2021年4月2日(金)日経朝刊19面(投資情報)に「監査新常態信頼回復への道 下 不正会計 進まぬ内部統制 報告書頼みの確認課題 海外子会社監査難しく 企業、DXに会計の糸口」との記事あり。
エンロンなど巨大企業で相次ぎ不正会計が発覚し、日本を含む世界各国で会計制度の整備が進んだ。
だが、不正の芽となる内部統制の不備は現在でも減っていない。
「経営陣と現場とで意識の乖離(かいり)があった」。
通信システム構築のネットワンシステムズの荒井透社長(当時)は3月19日に開いた電話会見でうなだれた。
2019年の架空取引発覚に続き、20年には別の従業員による資金流用なども明らかになった。
不正会計が発覚するのは今回で4度目だ。
「『売り上げのためだから』と言われると異を唱えられない」「問題が発生した際には隠蔽が基本」――。
外部調査委員会の報告書には同社の実態を示す文言が並ぶ。
内部統制が機能せず、過去の不正で導入した再発防止策も形骸化していた。
2000年代前半、米国で不正会計が相次ぎ発覚し社会問題化した。
これを受けて企業会計の不正や誤りを防ぐ内部統制の整備などを経営者に義務付ける米国のサーベンス・オクスレー法(SOX法)など、世界で会計制度の整備が進んだ。
カネボウやライブドアなどでの粉飾決算が発覚した日本も例外ではなく、08年に「内部統制報告制度」が始まった。
同制度は有価証券報告書に虚偽がないことなどを示すため、企業の組織体制や運営といった内部統制が有効に機能しているか経営者自身が評価し、その結果を報告書にして公表する。
一方で承認プロセスの質の維持は簡単ではない。
売り上げなどの確認も子会社では規模の大きい企業だけが対象だ。
内部統制の不備の件数は減っていない。
監査法人トーマツによると、19年3月期までの企業の不備の件数は15年3月期以降、毎年30件前後ある。

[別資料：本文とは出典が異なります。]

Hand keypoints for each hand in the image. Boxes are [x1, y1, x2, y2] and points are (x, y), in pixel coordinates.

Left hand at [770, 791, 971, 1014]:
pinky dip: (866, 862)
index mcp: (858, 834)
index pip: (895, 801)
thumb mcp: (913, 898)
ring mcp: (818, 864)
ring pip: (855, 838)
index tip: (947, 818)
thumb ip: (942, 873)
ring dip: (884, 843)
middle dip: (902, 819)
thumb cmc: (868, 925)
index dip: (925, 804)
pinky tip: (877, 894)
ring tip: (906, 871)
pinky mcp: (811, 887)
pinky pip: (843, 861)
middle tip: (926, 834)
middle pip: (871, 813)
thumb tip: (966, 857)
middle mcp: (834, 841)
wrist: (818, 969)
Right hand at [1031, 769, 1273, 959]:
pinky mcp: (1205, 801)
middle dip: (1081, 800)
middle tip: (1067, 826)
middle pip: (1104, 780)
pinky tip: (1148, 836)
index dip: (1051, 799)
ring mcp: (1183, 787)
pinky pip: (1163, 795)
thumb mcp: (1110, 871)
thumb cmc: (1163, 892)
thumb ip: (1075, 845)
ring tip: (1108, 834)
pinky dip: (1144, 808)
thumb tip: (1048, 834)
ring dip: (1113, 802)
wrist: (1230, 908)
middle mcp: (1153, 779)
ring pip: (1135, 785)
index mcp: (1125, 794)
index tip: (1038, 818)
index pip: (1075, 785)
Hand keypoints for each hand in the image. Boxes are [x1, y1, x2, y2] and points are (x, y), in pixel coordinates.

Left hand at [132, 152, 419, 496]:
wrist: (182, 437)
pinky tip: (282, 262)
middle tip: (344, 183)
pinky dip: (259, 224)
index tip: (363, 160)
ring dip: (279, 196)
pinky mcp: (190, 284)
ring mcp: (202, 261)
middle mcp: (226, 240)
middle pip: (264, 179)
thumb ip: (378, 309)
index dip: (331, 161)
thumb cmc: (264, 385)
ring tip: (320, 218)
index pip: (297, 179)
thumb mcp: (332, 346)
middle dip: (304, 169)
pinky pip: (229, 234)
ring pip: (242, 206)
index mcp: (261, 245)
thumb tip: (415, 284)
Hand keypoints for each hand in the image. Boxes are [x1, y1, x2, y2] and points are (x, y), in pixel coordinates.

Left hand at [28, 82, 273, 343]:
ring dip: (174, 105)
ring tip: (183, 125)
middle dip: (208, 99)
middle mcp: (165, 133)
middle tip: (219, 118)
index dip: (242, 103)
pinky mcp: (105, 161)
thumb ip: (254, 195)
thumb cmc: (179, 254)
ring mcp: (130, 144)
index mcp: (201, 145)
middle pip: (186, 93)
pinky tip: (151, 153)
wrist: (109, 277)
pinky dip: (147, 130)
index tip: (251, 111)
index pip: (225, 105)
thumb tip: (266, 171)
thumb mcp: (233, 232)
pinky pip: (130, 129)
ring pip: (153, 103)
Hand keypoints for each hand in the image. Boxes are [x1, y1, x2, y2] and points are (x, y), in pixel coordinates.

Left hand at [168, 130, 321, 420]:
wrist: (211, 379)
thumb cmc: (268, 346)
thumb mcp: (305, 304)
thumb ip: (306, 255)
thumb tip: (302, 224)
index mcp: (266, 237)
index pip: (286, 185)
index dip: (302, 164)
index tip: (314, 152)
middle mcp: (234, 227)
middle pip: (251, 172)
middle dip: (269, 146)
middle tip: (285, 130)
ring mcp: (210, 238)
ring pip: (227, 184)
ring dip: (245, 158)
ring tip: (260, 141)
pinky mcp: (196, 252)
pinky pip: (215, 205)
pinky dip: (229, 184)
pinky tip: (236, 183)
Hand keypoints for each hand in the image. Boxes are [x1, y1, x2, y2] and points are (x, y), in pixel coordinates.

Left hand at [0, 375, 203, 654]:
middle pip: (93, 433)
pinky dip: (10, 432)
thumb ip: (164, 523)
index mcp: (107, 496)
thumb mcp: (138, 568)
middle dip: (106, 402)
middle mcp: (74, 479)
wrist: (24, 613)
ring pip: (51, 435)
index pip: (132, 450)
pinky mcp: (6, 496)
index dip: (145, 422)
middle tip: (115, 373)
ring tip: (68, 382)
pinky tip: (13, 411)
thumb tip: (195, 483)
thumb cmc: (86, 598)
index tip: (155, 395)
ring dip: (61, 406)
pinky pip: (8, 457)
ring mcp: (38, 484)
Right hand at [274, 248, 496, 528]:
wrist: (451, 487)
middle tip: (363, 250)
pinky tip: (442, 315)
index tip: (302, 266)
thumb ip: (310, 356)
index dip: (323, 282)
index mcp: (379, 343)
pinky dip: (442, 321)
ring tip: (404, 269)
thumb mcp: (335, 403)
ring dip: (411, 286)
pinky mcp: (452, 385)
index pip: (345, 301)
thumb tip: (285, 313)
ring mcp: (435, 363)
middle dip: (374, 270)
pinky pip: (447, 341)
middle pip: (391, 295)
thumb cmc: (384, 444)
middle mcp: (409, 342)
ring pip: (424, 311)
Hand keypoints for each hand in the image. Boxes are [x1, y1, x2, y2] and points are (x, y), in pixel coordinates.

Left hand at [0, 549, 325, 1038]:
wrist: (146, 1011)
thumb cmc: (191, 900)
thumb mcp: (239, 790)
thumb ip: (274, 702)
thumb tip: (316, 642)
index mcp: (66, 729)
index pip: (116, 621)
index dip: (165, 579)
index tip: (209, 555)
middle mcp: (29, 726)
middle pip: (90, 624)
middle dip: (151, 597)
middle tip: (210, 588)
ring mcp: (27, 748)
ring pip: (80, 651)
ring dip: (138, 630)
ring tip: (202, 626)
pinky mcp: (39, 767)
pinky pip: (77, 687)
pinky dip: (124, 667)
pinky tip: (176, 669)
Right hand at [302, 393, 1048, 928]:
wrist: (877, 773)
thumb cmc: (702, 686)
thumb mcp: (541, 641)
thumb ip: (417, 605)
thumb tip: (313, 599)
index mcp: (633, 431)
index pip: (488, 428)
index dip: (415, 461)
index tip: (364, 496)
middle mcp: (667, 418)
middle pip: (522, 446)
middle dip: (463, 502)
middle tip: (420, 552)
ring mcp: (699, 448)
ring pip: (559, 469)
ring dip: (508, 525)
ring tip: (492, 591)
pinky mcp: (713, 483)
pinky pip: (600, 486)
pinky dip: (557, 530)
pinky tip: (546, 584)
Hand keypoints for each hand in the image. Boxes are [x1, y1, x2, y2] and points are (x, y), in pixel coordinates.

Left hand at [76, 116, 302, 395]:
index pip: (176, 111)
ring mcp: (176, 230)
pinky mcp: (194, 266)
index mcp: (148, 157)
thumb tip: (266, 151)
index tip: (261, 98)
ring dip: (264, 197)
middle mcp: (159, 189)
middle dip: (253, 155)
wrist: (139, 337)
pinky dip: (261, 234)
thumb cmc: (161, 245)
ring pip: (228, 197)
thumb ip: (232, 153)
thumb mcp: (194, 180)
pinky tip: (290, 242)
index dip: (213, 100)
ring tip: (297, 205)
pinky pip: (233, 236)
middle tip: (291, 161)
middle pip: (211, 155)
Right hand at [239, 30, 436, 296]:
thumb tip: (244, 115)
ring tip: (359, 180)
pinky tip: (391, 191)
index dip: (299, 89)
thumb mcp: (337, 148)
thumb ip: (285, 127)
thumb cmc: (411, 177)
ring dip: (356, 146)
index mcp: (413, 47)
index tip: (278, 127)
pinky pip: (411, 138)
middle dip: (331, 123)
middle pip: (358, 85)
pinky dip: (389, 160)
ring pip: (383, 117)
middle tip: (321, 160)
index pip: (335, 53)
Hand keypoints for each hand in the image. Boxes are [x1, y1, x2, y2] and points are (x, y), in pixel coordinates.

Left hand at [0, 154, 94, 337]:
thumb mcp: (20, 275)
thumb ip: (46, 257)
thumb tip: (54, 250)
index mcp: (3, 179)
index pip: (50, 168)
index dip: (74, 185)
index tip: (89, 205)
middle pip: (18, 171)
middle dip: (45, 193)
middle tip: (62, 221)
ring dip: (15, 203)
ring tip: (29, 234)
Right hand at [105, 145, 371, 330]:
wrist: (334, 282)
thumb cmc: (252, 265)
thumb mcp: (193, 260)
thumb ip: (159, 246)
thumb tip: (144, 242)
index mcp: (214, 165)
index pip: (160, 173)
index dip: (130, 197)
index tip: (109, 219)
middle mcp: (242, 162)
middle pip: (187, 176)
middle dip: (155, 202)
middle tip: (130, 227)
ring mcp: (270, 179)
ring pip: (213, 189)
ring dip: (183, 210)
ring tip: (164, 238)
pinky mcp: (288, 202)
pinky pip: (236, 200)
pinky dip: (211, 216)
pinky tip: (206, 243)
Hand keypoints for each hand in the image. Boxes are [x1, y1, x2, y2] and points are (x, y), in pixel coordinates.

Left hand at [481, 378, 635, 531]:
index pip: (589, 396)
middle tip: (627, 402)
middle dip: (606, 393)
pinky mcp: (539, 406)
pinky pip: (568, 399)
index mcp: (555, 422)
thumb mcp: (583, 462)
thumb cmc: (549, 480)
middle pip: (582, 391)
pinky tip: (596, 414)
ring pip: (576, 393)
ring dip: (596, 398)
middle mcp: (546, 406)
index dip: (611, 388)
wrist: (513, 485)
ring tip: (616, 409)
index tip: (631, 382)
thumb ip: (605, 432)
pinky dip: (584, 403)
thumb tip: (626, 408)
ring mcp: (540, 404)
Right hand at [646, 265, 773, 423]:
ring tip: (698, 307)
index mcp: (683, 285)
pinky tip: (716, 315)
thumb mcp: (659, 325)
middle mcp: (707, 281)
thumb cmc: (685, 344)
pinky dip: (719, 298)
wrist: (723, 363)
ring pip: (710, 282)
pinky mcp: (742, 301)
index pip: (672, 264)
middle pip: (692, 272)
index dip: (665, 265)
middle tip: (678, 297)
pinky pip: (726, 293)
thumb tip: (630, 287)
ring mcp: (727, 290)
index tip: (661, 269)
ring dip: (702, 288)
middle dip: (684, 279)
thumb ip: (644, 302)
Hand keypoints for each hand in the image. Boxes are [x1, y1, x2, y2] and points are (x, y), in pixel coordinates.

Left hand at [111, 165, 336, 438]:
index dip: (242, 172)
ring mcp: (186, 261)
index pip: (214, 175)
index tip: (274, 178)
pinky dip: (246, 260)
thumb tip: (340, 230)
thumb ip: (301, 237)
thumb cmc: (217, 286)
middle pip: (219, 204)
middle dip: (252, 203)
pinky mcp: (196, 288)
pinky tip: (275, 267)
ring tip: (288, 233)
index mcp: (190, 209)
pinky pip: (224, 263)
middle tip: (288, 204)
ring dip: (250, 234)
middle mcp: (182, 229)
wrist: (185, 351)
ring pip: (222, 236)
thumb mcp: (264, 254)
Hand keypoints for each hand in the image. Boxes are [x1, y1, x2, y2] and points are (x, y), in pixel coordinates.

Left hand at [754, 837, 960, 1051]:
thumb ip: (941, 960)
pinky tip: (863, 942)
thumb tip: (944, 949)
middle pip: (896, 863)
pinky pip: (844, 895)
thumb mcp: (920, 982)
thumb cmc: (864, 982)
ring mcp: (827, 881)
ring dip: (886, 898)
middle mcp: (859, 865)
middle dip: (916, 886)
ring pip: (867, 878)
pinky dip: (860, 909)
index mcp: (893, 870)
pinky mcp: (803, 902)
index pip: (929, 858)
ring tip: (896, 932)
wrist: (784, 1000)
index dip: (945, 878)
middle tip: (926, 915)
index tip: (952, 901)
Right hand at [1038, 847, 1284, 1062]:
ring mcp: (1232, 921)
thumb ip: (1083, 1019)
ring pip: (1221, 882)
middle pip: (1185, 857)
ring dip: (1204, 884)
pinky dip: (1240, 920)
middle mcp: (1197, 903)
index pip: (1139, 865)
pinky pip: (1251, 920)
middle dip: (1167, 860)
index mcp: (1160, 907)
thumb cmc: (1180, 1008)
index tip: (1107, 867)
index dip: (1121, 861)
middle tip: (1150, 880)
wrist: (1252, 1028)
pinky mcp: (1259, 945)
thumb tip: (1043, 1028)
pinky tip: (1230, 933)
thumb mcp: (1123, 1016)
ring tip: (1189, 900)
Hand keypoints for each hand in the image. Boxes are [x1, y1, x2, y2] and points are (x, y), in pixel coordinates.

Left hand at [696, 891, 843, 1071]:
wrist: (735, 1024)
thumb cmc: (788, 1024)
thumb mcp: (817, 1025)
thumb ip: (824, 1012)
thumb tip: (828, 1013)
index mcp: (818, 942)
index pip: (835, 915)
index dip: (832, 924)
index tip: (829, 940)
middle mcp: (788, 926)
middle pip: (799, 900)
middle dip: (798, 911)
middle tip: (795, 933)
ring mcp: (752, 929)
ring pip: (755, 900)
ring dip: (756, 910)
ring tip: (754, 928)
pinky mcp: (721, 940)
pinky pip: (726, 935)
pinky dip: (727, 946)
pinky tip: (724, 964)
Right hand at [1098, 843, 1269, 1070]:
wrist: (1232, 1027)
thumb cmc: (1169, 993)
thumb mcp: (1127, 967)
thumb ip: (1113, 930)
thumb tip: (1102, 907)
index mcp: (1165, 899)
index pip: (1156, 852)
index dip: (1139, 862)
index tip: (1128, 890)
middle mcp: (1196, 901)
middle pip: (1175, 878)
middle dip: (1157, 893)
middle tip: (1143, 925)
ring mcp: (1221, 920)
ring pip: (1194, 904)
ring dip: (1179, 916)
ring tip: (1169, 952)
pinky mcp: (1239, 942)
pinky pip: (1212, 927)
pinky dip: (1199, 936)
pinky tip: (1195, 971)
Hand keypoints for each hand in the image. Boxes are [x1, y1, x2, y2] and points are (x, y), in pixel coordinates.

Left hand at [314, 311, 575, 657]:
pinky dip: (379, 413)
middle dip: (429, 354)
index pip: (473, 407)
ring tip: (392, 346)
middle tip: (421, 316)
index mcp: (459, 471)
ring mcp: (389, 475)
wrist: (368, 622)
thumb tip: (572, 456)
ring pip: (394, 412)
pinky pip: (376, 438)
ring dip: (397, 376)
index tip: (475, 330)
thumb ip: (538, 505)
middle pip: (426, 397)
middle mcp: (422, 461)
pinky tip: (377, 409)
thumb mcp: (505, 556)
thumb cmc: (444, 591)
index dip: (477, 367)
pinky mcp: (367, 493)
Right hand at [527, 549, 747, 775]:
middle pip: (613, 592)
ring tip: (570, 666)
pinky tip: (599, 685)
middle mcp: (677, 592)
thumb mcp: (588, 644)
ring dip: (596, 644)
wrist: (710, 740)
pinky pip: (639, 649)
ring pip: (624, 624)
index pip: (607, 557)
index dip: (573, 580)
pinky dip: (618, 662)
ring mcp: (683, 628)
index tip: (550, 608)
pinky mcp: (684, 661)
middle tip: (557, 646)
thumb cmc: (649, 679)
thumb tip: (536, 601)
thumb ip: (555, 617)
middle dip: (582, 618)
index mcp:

デロイトトーマツグループの仁木一彦パートナーは「親会社の目の届きにくい海外子会社の不正が目立つ」と指摘する。
理研ビタミンでは20年9月に海産物加工などを手掛ける中国子会社で不正が発覚した。
監査法人が一部加工品の取引が実際にあったか確認できなかった。
自動車部品の小倉クラッチでも20年12月、中国と米国の子会社で棚卸し資産の過大計上などが分かった。
コロナ禍は不正が起きやすい面もある。
本社社員の訪問が途絶えると子会社側は「見られている」緊張感が弱まる。
現地を見て初めて分かる生産現場の様子や在庫状態なども確認しづらい。
チェックを担当する人員を拡充すれば経費も膨らみ企業の負担は重くなる。
監査人・監査報酬問題研究会によると、上場企業が支払う監査報酬は18年度で平均6043万円と、5年前に比べ15%増えた。
米ナスダックに13年に株式を公開したデータ解析の日本企業、FRONTEOは20年2月に上場を廃止した。
内部統制や監査など「上場維持コストが重荷になった」(同社)のが理由だ。
売上高に対する監査報酬の比率は2%を超え、同規模の企業の平均より1桁多かった。
経営の健全性を保つための内部統制が中堅企業では逆に経営を圧迫するほどのコストになることもある。
内部統制の向上とコストの抑制――。
相反する課題を解決する手段がデジタルトランスフォーメーション(DX)だ。
東レは15年3月期から経費の不正の兆候を自動的に検出するITシステムを導入した。
直近数年分の経費に関するデータを各事業部から集め、異常取引がないかを判定する。
「同じ人物が特定の相手先と頻繁に取引している」などあらかじめ設定したシナリオに沿って不正が疑われる項目を抜き出し、自動でチェックする。
これまで内部統制のDXは通常の業務と比べて企業側の関心は必ずしも高くなかった。
だが、コロナ禍が「潜在的なリスクの吸い上げに関心を向ける転換点になっている」(あずさ監査法人の間宮光健パートナー)。
絶えずリスクを点検し、業況を客観視することは経営力の底上げにつながり、長期的な競争力を左右する。